Work to complete>
Gather every line of the entries below that contains the word "highest", and copy each such line in full. Treat the match as case-sensitive.

--- Raw data Enclosed Below ---

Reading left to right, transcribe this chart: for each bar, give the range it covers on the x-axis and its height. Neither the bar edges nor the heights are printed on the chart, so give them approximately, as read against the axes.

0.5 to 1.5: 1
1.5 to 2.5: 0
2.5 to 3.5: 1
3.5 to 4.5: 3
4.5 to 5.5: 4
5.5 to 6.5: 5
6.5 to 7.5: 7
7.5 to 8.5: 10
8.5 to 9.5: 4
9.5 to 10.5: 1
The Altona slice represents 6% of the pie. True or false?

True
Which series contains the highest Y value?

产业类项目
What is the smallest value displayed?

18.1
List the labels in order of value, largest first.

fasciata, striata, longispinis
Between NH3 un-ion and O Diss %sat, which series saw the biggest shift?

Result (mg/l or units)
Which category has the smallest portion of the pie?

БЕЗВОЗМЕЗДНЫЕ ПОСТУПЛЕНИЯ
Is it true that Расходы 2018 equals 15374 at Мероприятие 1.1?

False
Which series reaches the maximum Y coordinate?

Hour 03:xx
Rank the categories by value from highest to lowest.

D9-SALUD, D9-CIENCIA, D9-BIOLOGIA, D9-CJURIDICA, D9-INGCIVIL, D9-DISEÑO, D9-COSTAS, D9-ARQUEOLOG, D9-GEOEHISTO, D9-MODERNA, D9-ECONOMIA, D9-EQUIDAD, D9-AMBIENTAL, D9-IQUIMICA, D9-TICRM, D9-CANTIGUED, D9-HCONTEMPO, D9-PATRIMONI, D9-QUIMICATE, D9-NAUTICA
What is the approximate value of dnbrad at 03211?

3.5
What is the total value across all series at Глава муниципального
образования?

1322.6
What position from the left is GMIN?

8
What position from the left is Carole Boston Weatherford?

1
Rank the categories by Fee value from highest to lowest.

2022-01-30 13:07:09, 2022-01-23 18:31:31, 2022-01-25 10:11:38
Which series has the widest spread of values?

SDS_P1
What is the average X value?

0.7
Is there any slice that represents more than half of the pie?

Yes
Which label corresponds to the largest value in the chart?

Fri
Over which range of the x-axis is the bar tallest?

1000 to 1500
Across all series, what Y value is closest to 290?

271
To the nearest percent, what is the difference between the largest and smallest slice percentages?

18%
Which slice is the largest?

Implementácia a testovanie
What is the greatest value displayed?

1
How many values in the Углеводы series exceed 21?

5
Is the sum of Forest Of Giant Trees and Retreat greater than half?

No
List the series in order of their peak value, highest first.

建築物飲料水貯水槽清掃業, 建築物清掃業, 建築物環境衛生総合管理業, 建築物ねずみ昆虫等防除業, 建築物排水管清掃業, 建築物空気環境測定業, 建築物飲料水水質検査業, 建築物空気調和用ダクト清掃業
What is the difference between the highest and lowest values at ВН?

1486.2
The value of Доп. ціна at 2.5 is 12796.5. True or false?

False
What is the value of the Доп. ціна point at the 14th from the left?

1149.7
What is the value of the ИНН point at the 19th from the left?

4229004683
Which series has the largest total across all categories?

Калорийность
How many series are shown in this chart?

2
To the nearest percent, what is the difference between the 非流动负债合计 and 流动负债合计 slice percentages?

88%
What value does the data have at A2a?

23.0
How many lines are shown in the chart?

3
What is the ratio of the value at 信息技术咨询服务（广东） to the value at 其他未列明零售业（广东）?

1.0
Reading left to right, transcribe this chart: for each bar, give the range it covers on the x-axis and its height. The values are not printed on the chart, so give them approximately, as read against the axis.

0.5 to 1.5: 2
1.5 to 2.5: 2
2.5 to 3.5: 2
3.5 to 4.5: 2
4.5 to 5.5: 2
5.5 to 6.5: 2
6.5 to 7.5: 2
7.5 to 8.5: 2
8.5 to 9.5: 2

--- End of Enclosed Raw data ---

Reply>
Which series contains the highest Y value?
Rank the categories by value from highest to lowest.
Rank the categories by Fee value from highest to lowest.
List the series in order of their peak value, highest first.
What is the difference between the highest and lowest values at ВН?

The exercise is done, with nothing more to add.